▸ **Task 1**:
Answer these from the essay on bad boys and bad girls, one line each:
(a) What did the writer break in the final semester?
(b) Which character is Scarlett O'Hara fascinated by?
(c) What do many boys feel in the presence of "bad girls"?
▸ **Task 2**:
Pull out the passage of the essay on bad boys and bad girls from "I suppose bad" to "to get hurt.", copying it word for word.
╭─ Document excerpt
Even the women professors were not immune to their charms. When one of them broke a retort during a practical class (this was on one of those few occasions when they managed to grace the lab with their presence) he managed to “talk” his way out of paying for it!! Chivalrous chap that he was, he employed the same technique once again in the final semester when I broke a burette! And that was how I managed to get my provisional degree without losing any of my caution deposit! 

I wonder what is it about these fellows that  makes them attractive?  I guess it is something about their being non conformists and  original that is the point! Women, having been brought up in a society where they are expected to behave in a certain way  are secretly tiered of conformity!! Otherwise why would Scarlett O” Hara be fascinated by Rhett Butler? But one must admit that they come with a lot of charm which makes them get away with “murder” and the best thing is that they know how to manipulate a girl or woman in a way that makes them putty in their hands ( remember Shri Krishna asking Yashoda how  could he have stolen the butter because he could not reach it where it was hung and his hands were anyway so small)

But what about “bad girls”?  For starters, they are certainly not liked by their own sex. Firstly, their overt expression of non conformist behavior (often an exaggerated projection of sexuality) makes them very unpopular with their own sex. Many boys are also scared of them for the same reasons. They feel a threat to their masculinity in the presence of these girls / women. The interesting part of being a “bad girl” is that charm is not a part of  the adjective that describes you! These girls/ women also know how to manipulate but they are often called “B___HES” because they do so. 

I suppose bad girls do hold a fascination for the opposite sex the same way that bad boys do!! But what happens to relationships with the a “bad person” ?  Is the attraction a fatal one? After all playing with “fire” is not without its consequences? One is bound to get hurt. 

I have had so many women friends who have walked into such relationships with “bad boys”  with their “eyes wide open” so to say and found themselves miserable. I think the problem is that we women think we can change these fellows! And where “bad girls” are concerned, they themselves die a slow agonizing death as somewhere along the way they get badly hurt by all those who decide to take advantage of them. Unfortunately being a “bad girl” means you cannot allow yourself to exhibit these feelings of vulnerability – you are fighting a gender stereotype as you try to sustain the  negative image. Both your feelings and your reputation gets hurt.
╰─
╭─ Extracted information
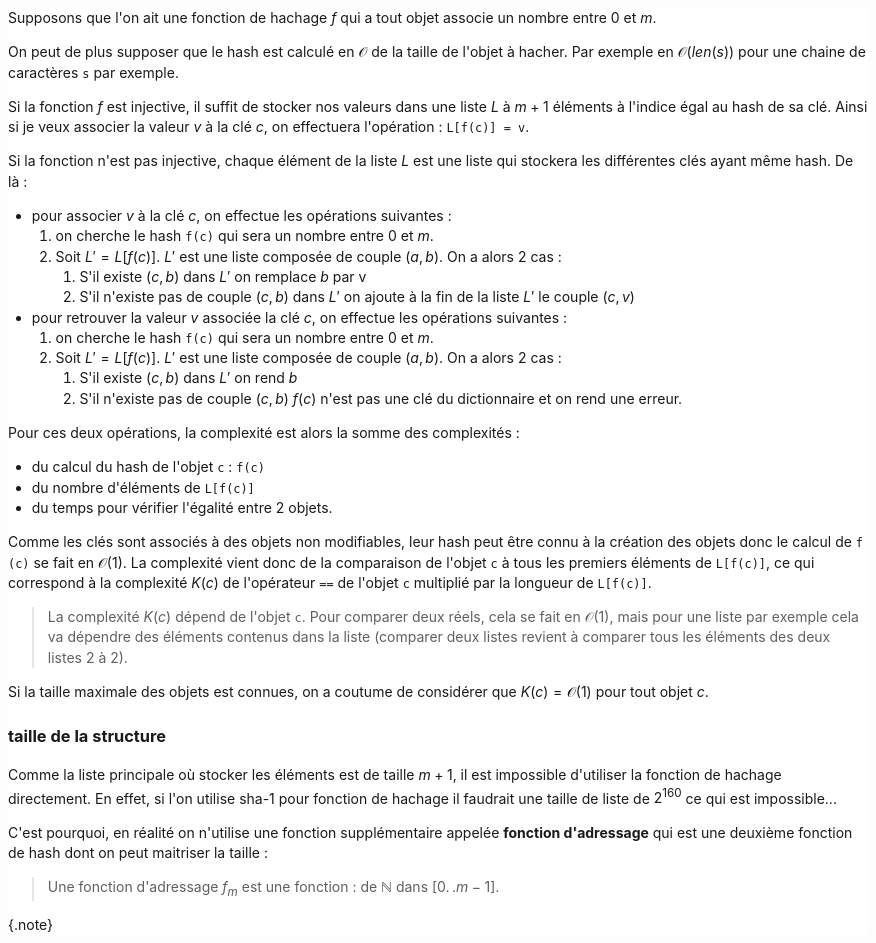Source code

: Supposons que l'on ait une fonction de hachage $f$ qui a tout objet associe un nombre entre 0 et $m$.

On peut de plus supposer que le hash est calculé en $\mathcal{O}$ de la taille de l'objet à hacher. Par exemple en $\mathcal{O}(len(s))$ pour une chaine de caractères `s` par exemple.

Si la fonction $f$ est injective, il suffit de stocker nos valeurs dans une liste $L$ à $m+1$ éléments à l'indice égal au hash de sa clé. Ainsi si je veux associer la valeur $v$ à la clé $c$, on effectuera l'opération : `L[f(c)] = v`.

Si la fonction n'est pas injective, chaque élément de la liste $L$ est une liste qui stockera les différentes clés ayant même hash. De là :

* pour associer $v$ à la clé $c$, on effectue les opérations suivantes :
  1. on cherche le hash `f(c)` qui sera un nombre entre $0$ et $m$.
  2. Soit $L'= L[f(c)]$. $L'$ est une liste composée de couple $(a, b)$. On a alors 2 cas :
     1. S'il existe $(c, b)$ dans $L'$ on remplace $b$ par v
     2. S'il n'existe pas de couple $(c, b)$ dans $L'$ on ajoute à la fin de la liste $L'$ le couple $(c, v)$
* pour retrouver la valeur $v$ associée la clé $c$, on effectue les opérations suivantes :
  1. on cherche le hash `f(c)` qui sera un nombre entre $0$ et $m$.
  2. Soit $L'= L[f(c)]$. $L'$ est une liste composée de couple $(a, b)$. On a alors 2 cas :
     1. S'il existe $(c, b)$ dans $L'$ on rend $b$
     2. S'il n'existe pas de couple $(c, b)$ $f(c)$ n'est pas une clé du dictionnaire et on rend une erreur.

Pour ces deux opérations, la complexité est alors la somme des complexités :

* du calcul du hash de l'objet `c` : `f(c)`
* du nombre d'éléments de `L[f(c)]`
* du temps pour vérifier l'égalité entre 2 objets.

Comme les clés sont associés à des objets non modifiables, leur hash peut être connu à la création des objets donc le calcul de `f(c)` se fait en $\mathcal{O}(1)$. La complexité vient donc de la comparaison de l'objet `c` à tous les premiers éléments de `L[f(c)]`, ce qui correspond à la complexité $K(c)$ de l'opérateur `==` de l'objet `c` multiplié par la longueur de `L[f(c)]`.

> La complexité $K(c)$ dépend de l'objet `c`. Pour comparer deux réels, cela se fait en $\mathcal{O}(1)$, mais pour une liste par exemple cela va dépendre des éléments contenus dans la liste (comparer deux listes revient à comparer tous les éléments des deux listes 2 à 2).

Si la taille maximale des objets est connues, on a coutume de considérer que $K(c) = \mathcal{O}(1)$ pour tout objet $c$.

### taille de la structure

Comme la liste principale où stocker les éléments est de taille $m+1$, il est impossible d'utiliser la fonction de hachage directement. En effet, si l'on utilise sha-1 pour fonction de hachage il faudrait une taille de liste de $2^{160}$ ce qui est impossible...

C'est pourquoi, en réalité on n'utilise une fonction supplémentaire appelée **fonction d'adressage** qui est une deuxième fonction de hash dont on peut maitriser la taille :

> Une fonction d'adressage $f_m$ est une fonction : de $\mathbb{N}$ dans $[0\mathrel{ {.}\,{.} } m-1]$.
>
{.note}
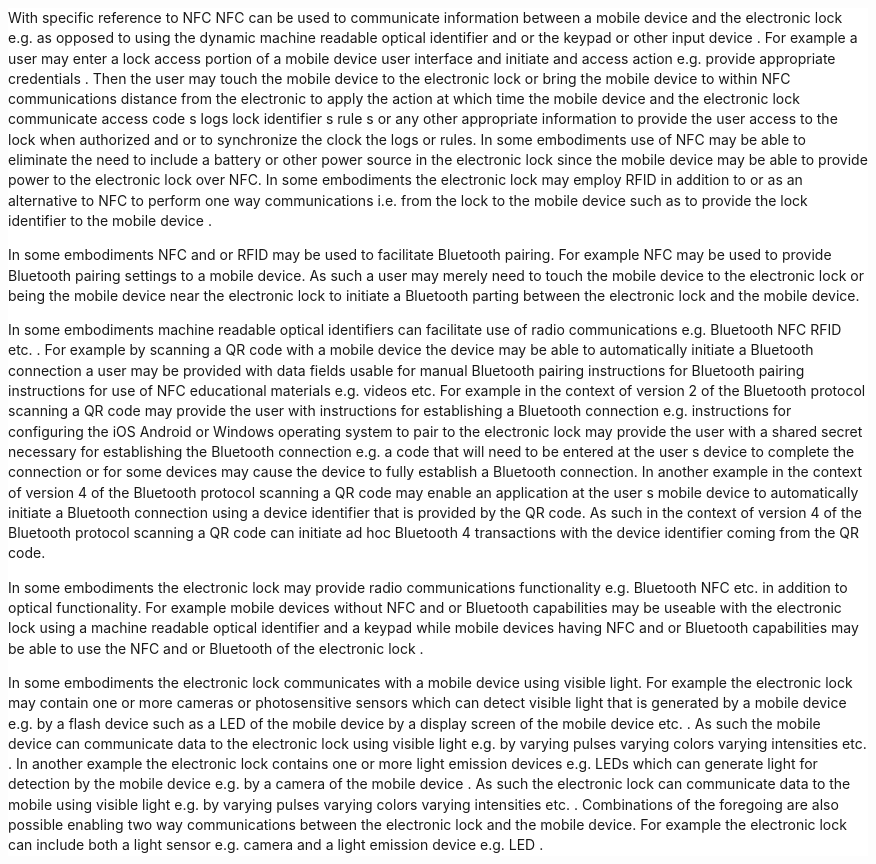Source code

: With specific reference to NFC NFC can be used to communicate information between a mobile device and the electronic lock e.g. as opposed to using the dynamic machine readable optical identifier and or the keypad or other input device . For example a user may enter a lock access portion of a mobile device user interface and initiate and access action e.g. provide appropriate credentials . Then the user may touch the mobile device to the electronic lock or bring the mobile device to within NFC communications distance from the electronic to apply the action at which time the mobile device and the electronic lock communicate access code s logs lock identifier s rule s or any other appropriate information to provide the user access to the lock when authorized and or to synchronize the clock the logs or rules. In some embodiments use of NFC may be able to eliminate the need to include a battery or other power source in the electronic lock since the mobile device may be able to provide power to the electronic lock over NFC. In some embodiments the electronic lock may employ RFID in addition to or as an alternative to NFC to perform one way communications i.e. from the lock to the mobile device such as to provide the lock identifier to the mobile device .

In some embodiments NFC and or RFID may be used to facilitate Bluetooth pairing. For example NFC may be used to provide Bluetooth pairing settings to a mobile device. As such a user may merely need to touch the mobile device to the electronic lock or being the mobile device near the electronic lock to initiate a Bluetooth parting between the electronic lock and the mobile device.

In some embodiments machine readable optical identifiers can facilitate use of radio communications e.g. Bluetooth NFC RFID etc. . For example by scanning a QR code with a mobile device the device may be able to automatically initiate a Bluetooth connection a user may be provided with data fields usable for manual Bluetooth pairing instructions for Bluetooth pairing instructions for use of NFC educational materials e.g. videos etc. For example in the context of version 2 of the Bluetooth protocol scanning a QR code may provide the user with instructions for establishing a Bluetooth connection e.g. instructions for configuring the iOS Android or Windows operating system to pair to the electronic lock may provide the user with a shared secret necessary for establishing the Bluetooth connection e.g. a code that will need to be entered at the user s device to complete the connection or for some devices may cause the device to fully establish a Bluetooth connection. In another example in the context of version 4 of the Bluetooth protocol scanning a QR code may enable an application at the user s mobile device to automatically initiate a Bluetooth connection using a device identifier that is provided by the QR code. As such in the context of version 4 of the Bluetooth protocol scanning a QR code can initiate ad hoc Bluetooth 4 transactions with the device identifier coming from the QR code.

In some embodiments the electronic lock may provide radio communications functionality e.g. Bluetooth NFC etc. in addition to optical functionality. For example mobile devices without NFC and or Bluetooth capabilities may be useable with the electronic lock using a machine readable optical identifier and a keypad while mobile devices having NFC and or Bluetooth capabilities may be able to use the NFC and or Bluetooth of the electronic lock .

In some embodiments the electronic lock communicates with a mobile device using visible light. For example the electronic lock may contain one or more cameras or photosensitive sensors which can detect visible light that is generated by a mobile device e.g. by a flash device such as a LED of the mobile device by a display screen of the mobile device etc. . As such the mobile device can communicate data to the electronic lock using visible light e.g. by varying pulses varying colors varying intensities etc. . In another example the electronic lock contains one or more light emission devices e.g. LEDs which can generate light for detection by the mobile device e.g. by a camera of the mobile device . As such the electronic lock can communicate data to the mobile using visible light e.g. by varying pulses varying colors varying intensities etc. . Combinations of the foregoing are also possible enabling two way communications between the electronic lock and the mobile device. For example the electronic lock can include both a light sensor e.g. camera and a light emission device e.g. LED .
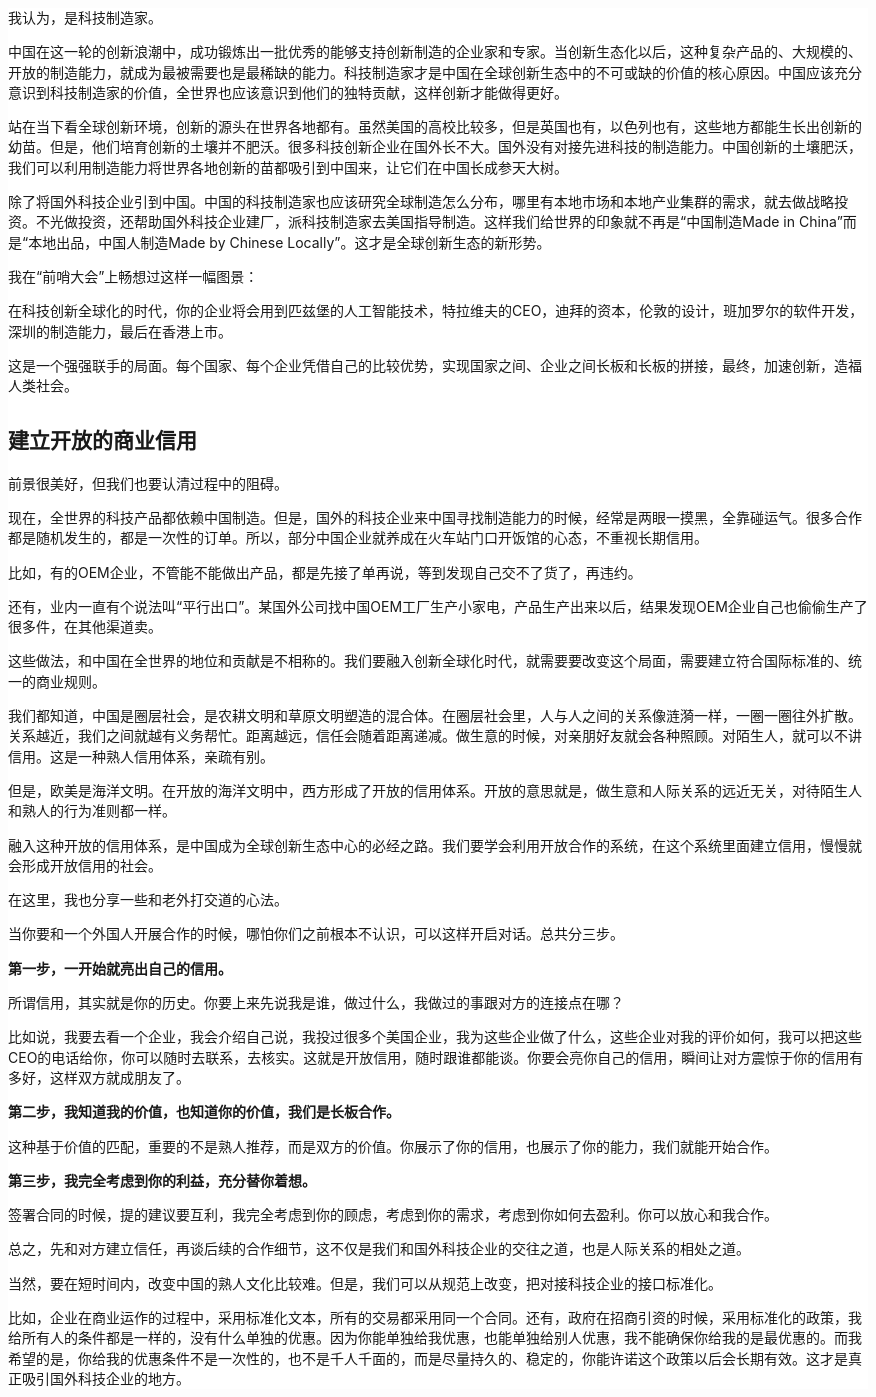 我认为，是科技制造家。

中国在这一轮的创新浪潮中，成功锻炼出一批优秀的能够支持创新制造的企业家和专家。当创新生态化以后，这种复杂产品的、大规模的、开放的制造能力，就成为最被需要也是最稀缺的能力。科技制造家才是中国在全球创新生态中的不可或缺的价值的核心原因。中国应该充分意识到科技制造家的价值，全世界也应该意识到他们的独特贡献，这样创新才能做得更好。

站在当下看全球创新环境，创新的源头在世界各地都有。虽然美国的高校比较多，但是英国也有，以色列也有，这些地方都能生长出创新的幼苗。但是，他们培育创新的土壤并不肥沃。很多科技创新企业在国外长不大。国外没有对接先进科技的制造能力。中国创新的土壤肥沃，我们可以利用制造能力将世界各地创新的苗都吸引到中国来，让它们在中国长成参天大树。

除了将国外科技企业引到中国。中国的科技制造家也应该研究全球制造怎么分布，哪里有本地市场和本地产业集群的需求，就去做战略投资。不光做投资，还帮助国外科技企业建厂，派科技制造家去美国指导制造。这样我们给世界的印象就不再是“中国制造Made in China”而是“本地出品，中国人制造Made by Chinese Locally”。这才是全球创新生态的新形势。

我在“前哨大会”上畅想过这样一幅图景：

在科技创新全球化的时代，你的企业将会用到匹兹堡的人工智能技术，特拉维夫的CEO，迪拜的资本，伦敦的设计，班加罗尔的软件开发，深圳的制造能力，最后在香港上市。

这是一个强强联手的局面。每个国家、每个企业凭借自己的比较优势，实现国家之间、企业之间长板和长板的拼接，最终，加速创新，造福人类社会。

## 建立开放的商业信用

前景很美好，但我们也要认清过程中的阻碍。

现在，全世界的科技产品都依赖中国制造。但是，国外的科技企业来中国寻找制造能力的时候，经常是两眼一摸黑，全靠碰运气。很多合作都是随机发生的，都是一次性的订单。所以，部分中国企业就养成在火车站门口开饭馆的心态，不重视长期信用。

比如，有的OEM企业，不管能不能做出产品，都是先接了单再说，等到发现自己交不了货了，再违约。

还有，业内一直有个说法叫“平行出口”。某国外公司找中国OEM工厂生产小家电，产品生产出来以后，结果发现OEM企业自己也偷偷生产了很多件，在其他渠道卖。

这些做法，和中国在全世界的地位和贡献是不相称的。我们要融入创新全球化时代，就需要要改变这个局面，需要建立符合国际标准的、统一的商业规则。

我们都知道，中国是圈层社会，是农耕文明和草原文明塑造的混合体。在圈层社会里，人与人之间的关系像涟漪一样，一圈一圈往外扩散。关系越近，我们之间就越有义务帮忙。距离越远，信任会随着距离递减。做生意的时候，对亲朋好友就会各种照顾。对陌生人，就可以不讲信用。这是一种熟人信用体系，亲疏有别。

但是，欧美是海洋文明。在开放的海洋文明中，西方形成了开放的信用体系。开放的意思就是，做生意和人际关系的远近无关，对待陌生人和熟人的行为准则都一样。

融入这种开放的信用体系，是中国成为全球创新生态中心的必经之路。我们要学会利用开放合作的系统，在这个系统里面建立信用，慢慢就会形成开放信用的社会。

在这里，我也分享一些和老外打交道的心法。

当你要和一个外国人开展合作的时候，哪怕你们之前根本不认识，可以这样开启对话。总共分三步。

 **第一步，一开始就亮出自己的信用。**

所谓信用，其实就是你的历史。你要上来先说我是谁，做过什么，我做过的事跟对方的连接点在哪？

比如说，我要去看一个企业，我会介绍自己说，我投过很多个美国企业，我为这些企业做了什么，这些企业对我的评价如何，我可以把这些CEO的电话给你，你可以随时去联系，去核实。这就是开放信用，随时跟谁都能谈。你要会亮你自己的信用，瞬间让对方震惊于你的信用有多好，这样双方就成朋友了。

 **第二步，我知道我的价值，也知道你的价值，我们是长板合作。**

这种基于价值的匹配，重要的不是熟人推荐，而是双方的价值。你展示了你的信用，也展示了你的能力，我们就能开始合作。

 **第三步，我完全考虑到你的利益，充分替你着想。**

签署合同的时候，提的建议要互利，我完全考虑到你的顾虑，考虑到你的需求，考虑到你如何去盈利。你可以放心和我合作。

总之，先和对方建立信任，再谈后续的合作细节，这不仅是我们和国外科技企业的交往之道，也是人际关系的相处之道。

当然，要在短时间内，改变中国的熟人文化比较难。但是，我们可以从规范上改变，把对接科技企业的接口标准化。

比如，企业在商业运作的过程中，采用标准化文本，所有的交易都采用同一个合同。还有，政府在招商引资的时候，采用标准化的政策，我给所有人的条件都是一样的，没有什么单独的优惠。因为你能单独给我优惠，也能单独给别人优惠，我不能确保你给我的是最优惠的。而我希望的是，你给我的优惠条件不是一次性的，也不是千人千面的，而是尽量持久的、稳定的，你能许诺这个政策以后会长期有效。这才是真正吸引国外科技企业的地方。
╰─
▸ **Final answer 1**:
(a) A burette.
(b) Rhett Butler.
(c) A threat to their masculinity.

▸ **Final answer 2**:
I suppose bad girls do hold a fascination for the opposite sex the same way that bad boys do!! But what happens to relationships with the a “bad person” ?  Is the attraction a fatal one? After all playing with “fire” is not without its consequences? One is bound to get hurt.